The angiotensin II type 2 (AT2) receptor promotes axonal regeneration in the optic nerve of adult rats.

Authors:
R Lucius, S Gallinat, P Rosenstiel, T Herdegen, J Sievers, T Unger
Year of publication:
1998
Volume:
188
Issue:
4
Issn:
0022-1007
Journal title abbreviated:
J EXP MED
Journal title long:
The journal of experimental medicine
Impact factor:
11.240
Abstract: 
The renin-angiotensin system (RAS) has been traditionally linked to blood pressure and volume regulation mediated through the angiotensin II (ANG II) type 1 (AT1) receptor. Here we report that ANG II via its ANG II type 2 (AT2) receptor promotes the axonal elongation of postnatal rat retinal explants (postnatal day 11) and dorsal root ganglia neurons in vitro, and, moreover, axonal regeneration of retinal ganglion cells after optic nerve crush in vivo. In retinal explants, ANG II (10(-7)-10(-5) M) induced neurite elongation via its AT2 receptor, since the effects were mimicked by the AT2 receptor agonist CGP 42112 (10(-5) M) and were entirely abolished by costimulation with the AT2 receptor antagonist PD 123177 (10(-5) M), but not by the AT1 receptor antagonist losartan (10(-5) M).

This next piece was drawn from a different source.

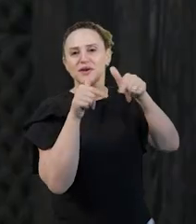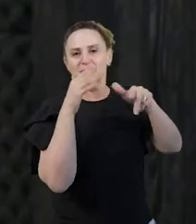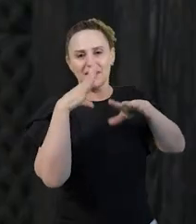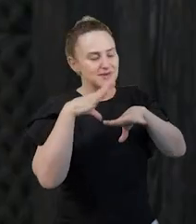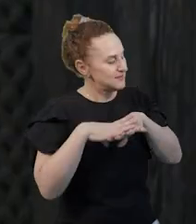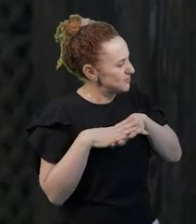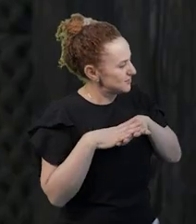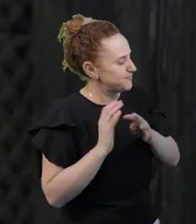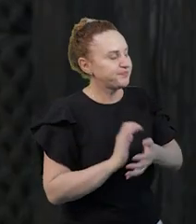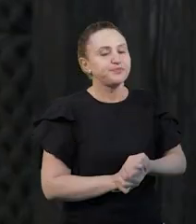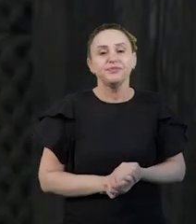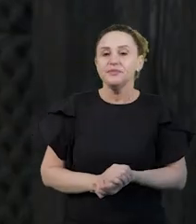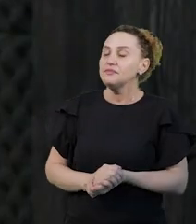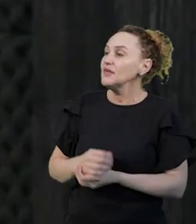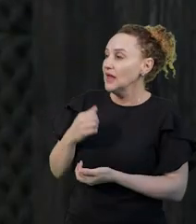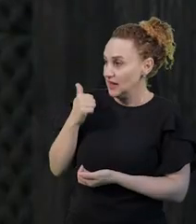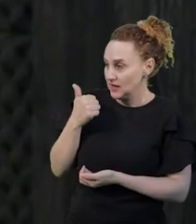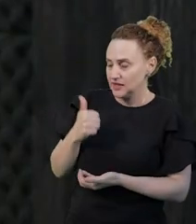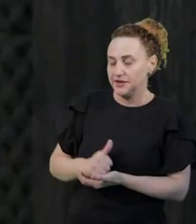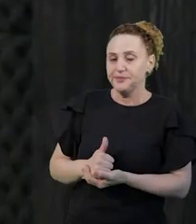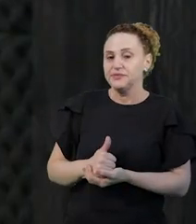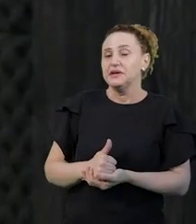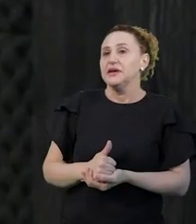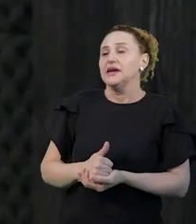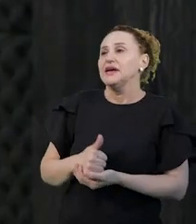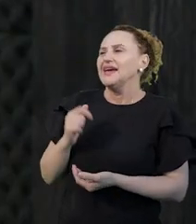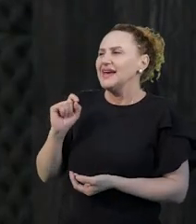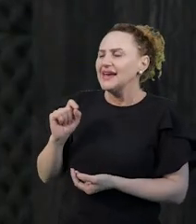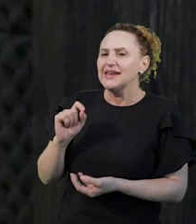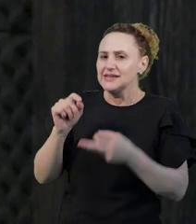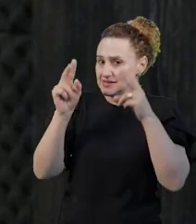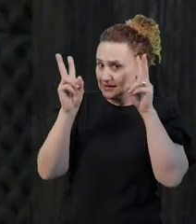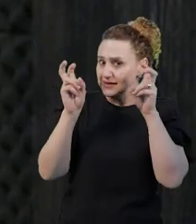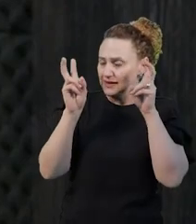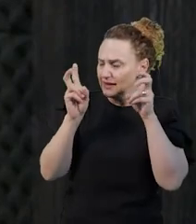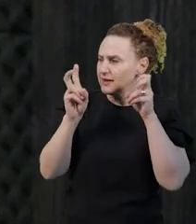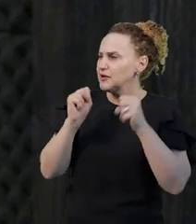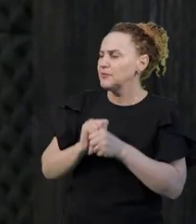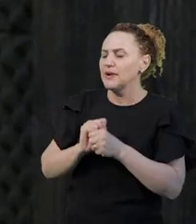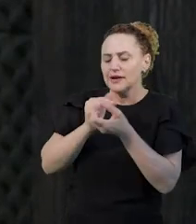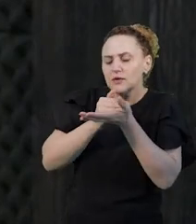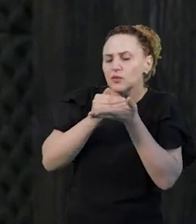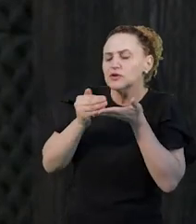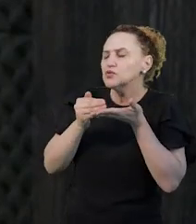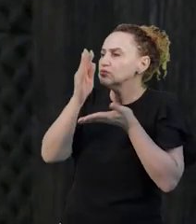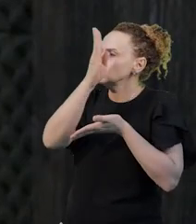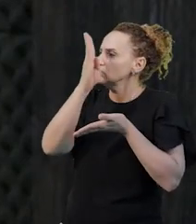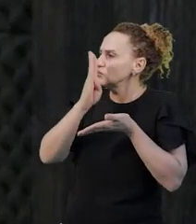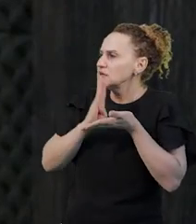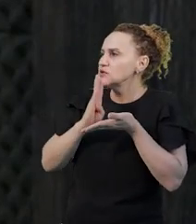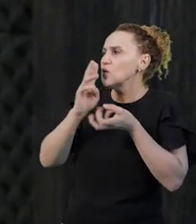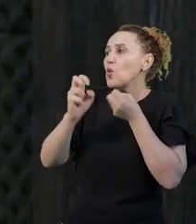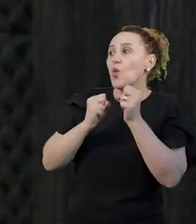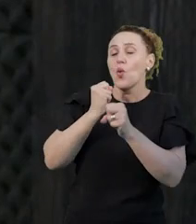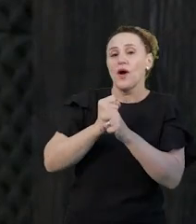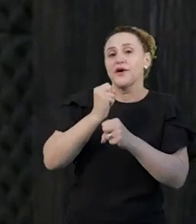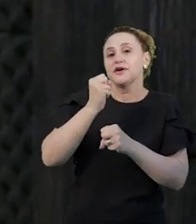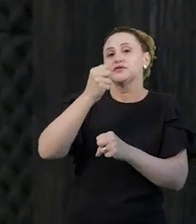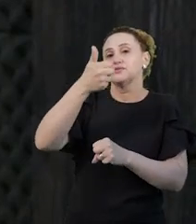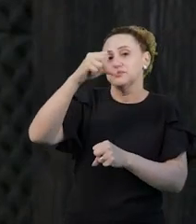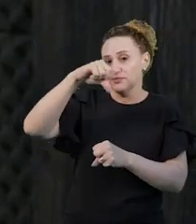Bem, a modelagem matemática, ela começou aqui no Brasil nos anos 80, né?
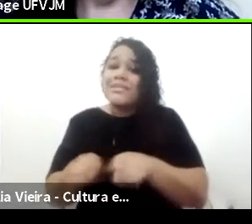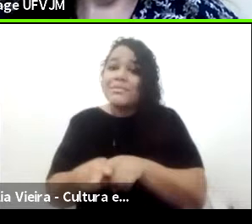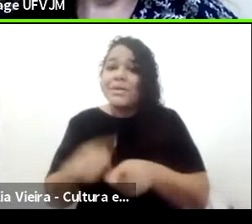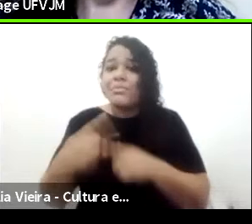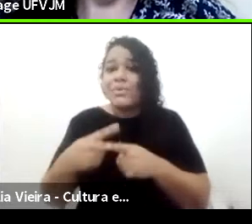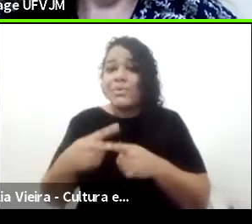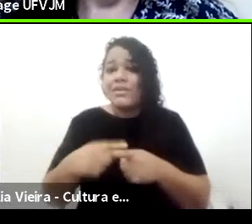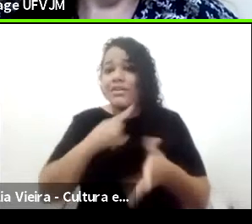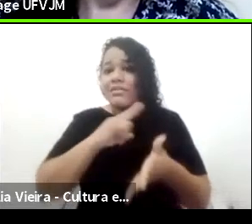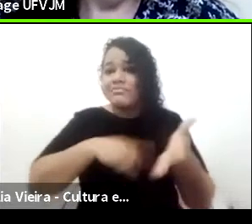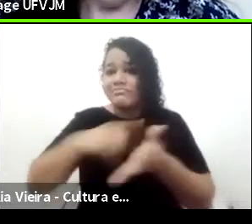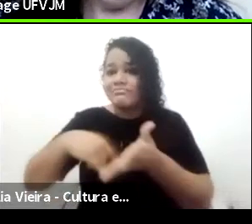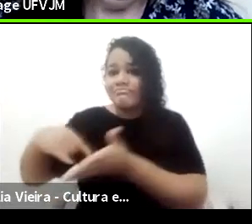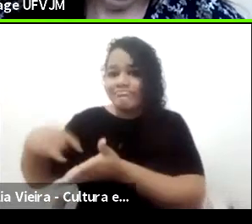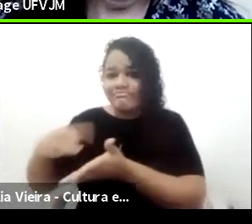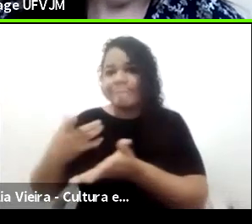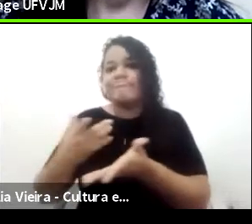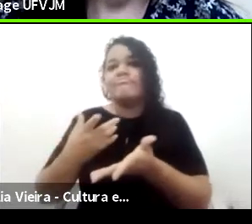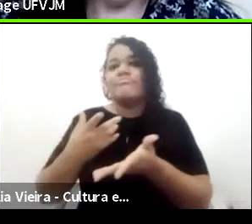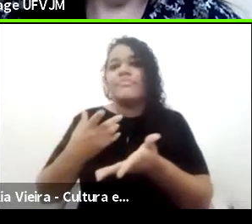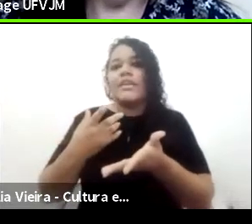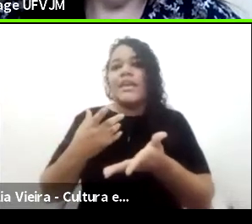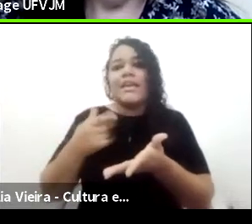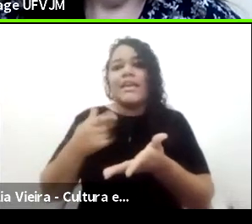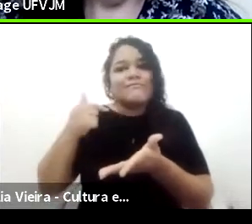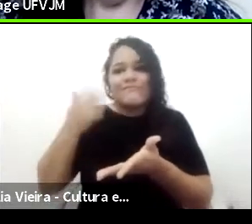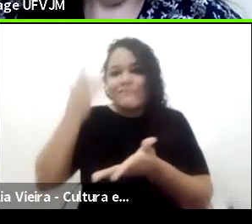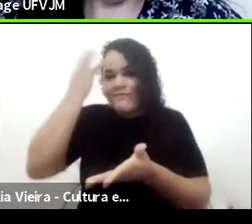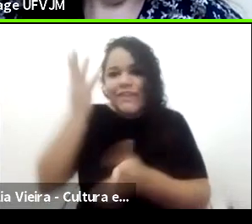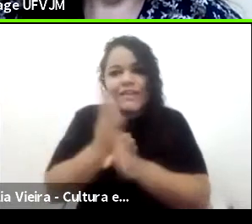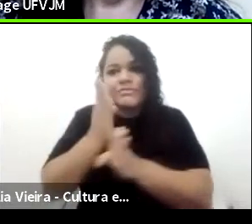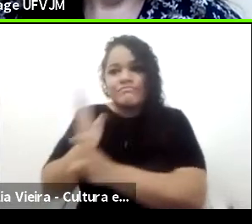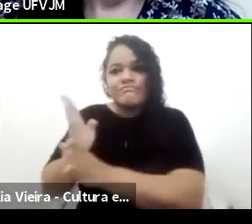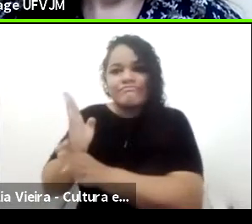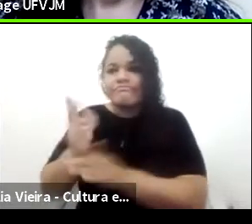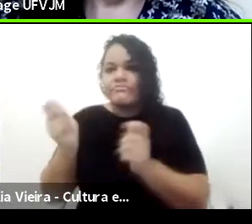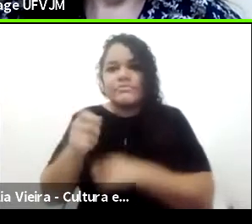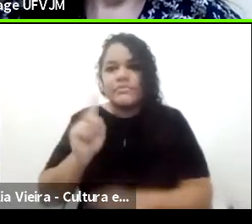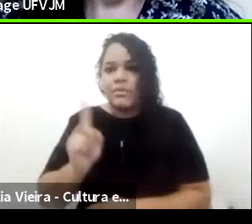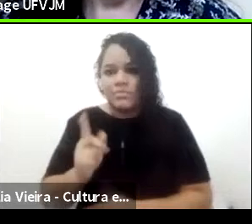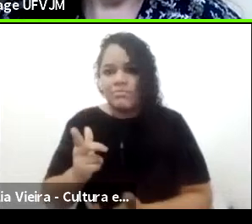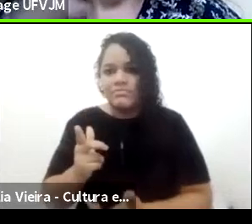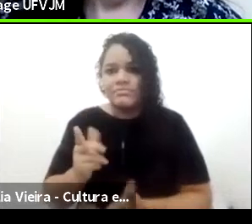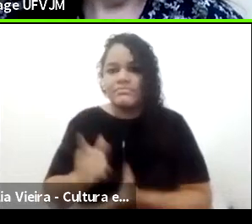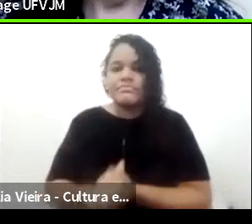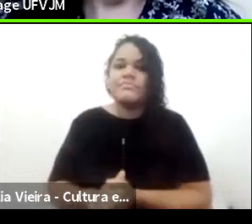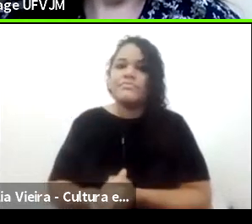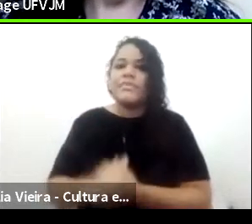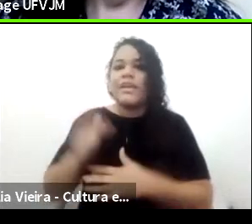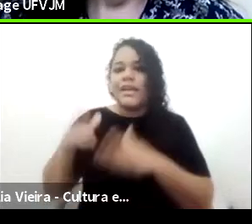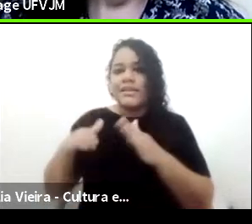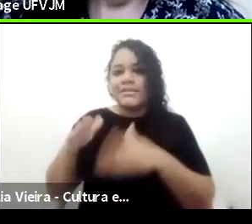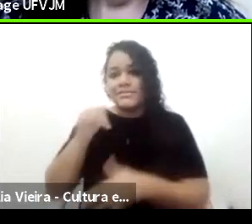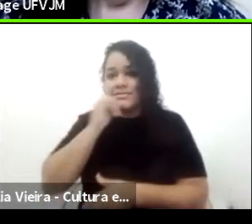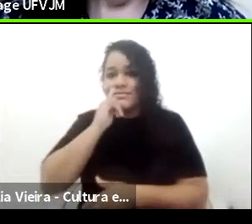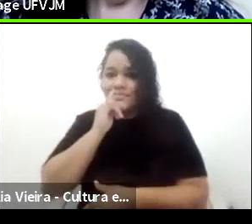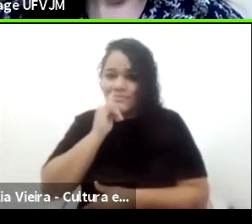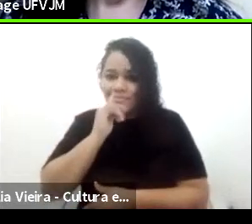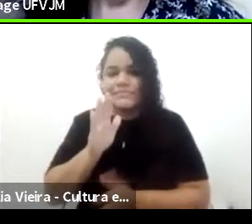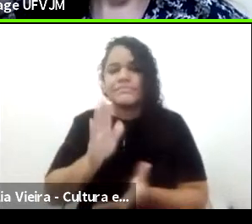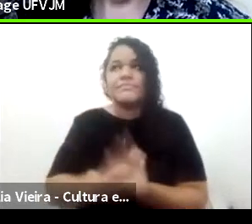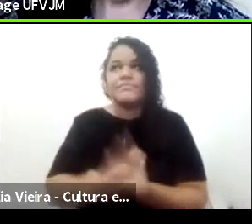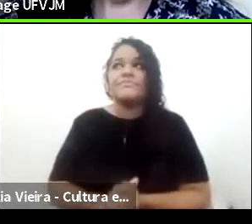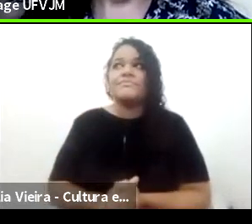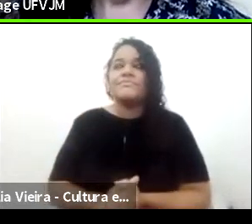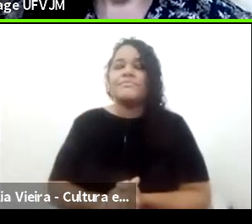documentos do período colonial não é algo fácil, né? Então, às vezes... Só dar um exemplo aqui. Eu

To investigate whether ANG II is able to promote axonal regeneration in vivo, we performed optic nerve crush experiments in the adult rats. After ANG II treatment (0.6 nmol), an increased number of growth-associated protein (GAP)-43-positive fibers was detected and the regenerating fibers regularly crossed the lesion site (1.6 mm). Cotreatment with the AT2 receptor antagonist PD 123177 (6 nmol), but not with the AT1 receptor antagonist losartan (6 nmol), completely abolished the ANG II-induced axonal regeneration, providing for the first time direct evidence for receptor-specific neurotrophic action of ANG II in the central nervous system of adult mammals and revealing a hitherto unknown function of the RAS.